The restrictions for VS-DR are
- The client must be able to connect to the VIP on the director
- Real-servers and the director must be on the same piece of wire (they must be able to arp each other) as packets are sent by link-layer from the director to the real-servers.
- The route from the real-servers to the client _cannot_ go through the director, i.e. the director cannot be the default gw for the real-servers. (Note: the client does not need to connect to the the real-servers for the LVS to function. The real-servers could be behind a firewall, but the real-servers must be able to send packets to the client). The return packets, from the real-servers to the client, go directly from the real-servers to the client and _do_not_ go back through the director. For high throughput, each real-server can have its own router/connection to the client/internet and return packets need not go through the router feeding the director. (for more info see e-mail postings about VS-DR topologies in the section More on the arp problem and topologies of VS-DR and VS-Tun LVS's). To allow the director to be the default gw for the real-servers (e.g. when the director is the firewall), see Julian's martian modification.
Note for VS-DR (and VS-Tun), the services on the real-servers are listening to the VIP. You can have the service listening to the RIP as well, but the LVS needs the service to be listening to the VIP. This is not an issue with services like telnet which listen to all local IPs (ie 0.0.0.0), but httpd is set up to listen to only the IPs that you tell it.

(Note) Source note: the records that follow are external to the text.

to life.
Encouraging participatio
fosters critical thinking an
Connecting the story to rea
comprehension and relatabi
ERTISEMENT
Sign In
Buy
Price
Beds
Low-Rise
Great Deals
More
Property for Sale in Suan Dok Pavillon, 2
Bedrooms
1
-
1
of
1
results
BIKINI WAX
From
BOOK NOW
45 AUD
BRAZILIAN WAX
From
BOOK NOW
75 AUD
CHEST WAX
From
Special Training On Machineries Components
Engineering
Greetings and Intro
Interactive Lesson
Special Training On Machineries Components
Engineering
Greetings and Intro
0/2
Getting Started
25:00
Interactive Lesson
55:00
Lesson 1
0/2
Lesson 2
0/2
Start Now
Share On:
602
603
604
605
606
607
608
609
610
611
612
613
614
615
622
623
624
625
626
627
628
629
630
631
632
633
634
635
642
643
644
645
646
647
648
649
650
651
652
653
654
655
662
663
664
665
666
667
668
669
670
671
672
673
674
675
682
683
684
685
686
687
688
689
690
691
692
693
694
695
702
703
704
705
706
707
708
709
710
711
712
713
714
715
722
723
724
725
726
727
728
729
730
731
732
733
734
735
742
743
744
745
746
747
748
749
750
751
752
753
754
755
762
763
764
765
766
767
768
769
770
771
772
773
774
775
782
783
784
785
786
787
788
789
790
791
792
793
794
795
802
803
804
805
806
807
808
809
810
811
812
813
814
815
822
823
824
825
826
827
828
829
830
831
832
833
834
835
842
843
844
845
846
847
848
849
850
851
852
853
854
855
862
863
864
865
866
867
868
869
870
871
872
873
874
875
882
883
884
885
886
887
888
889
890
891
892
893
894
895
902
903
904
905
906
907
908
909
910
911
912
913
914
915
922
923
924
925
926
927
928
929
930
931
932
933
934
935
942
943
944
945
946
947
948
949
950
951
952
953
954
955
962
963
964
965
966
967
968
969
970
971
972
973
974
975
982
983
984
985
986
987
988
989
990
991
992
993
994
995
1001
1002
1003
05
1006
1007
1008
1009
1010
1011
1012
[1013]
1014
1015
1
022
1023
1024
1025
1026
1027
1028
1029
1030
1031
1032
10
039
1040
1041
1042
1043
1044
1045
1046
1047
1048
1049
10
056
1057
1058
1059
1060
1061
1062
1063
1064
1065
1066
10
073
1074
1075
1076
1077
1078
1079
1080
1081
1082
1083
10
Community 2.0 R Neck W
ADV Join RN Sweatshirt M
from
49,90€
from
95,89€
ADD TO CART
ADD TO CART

Normally for VS-DR, the client is on a different network to the director/server(s), and each real-server has its own route to the outside world. In the simple test case below, where all machines are on the 192.168.1.0 network, no routers are required, and the return packets, instead of going out (the router(s)) at the bottom of the diagram, would return to the client via the network device on 192.168.1.0 (presumably eth0).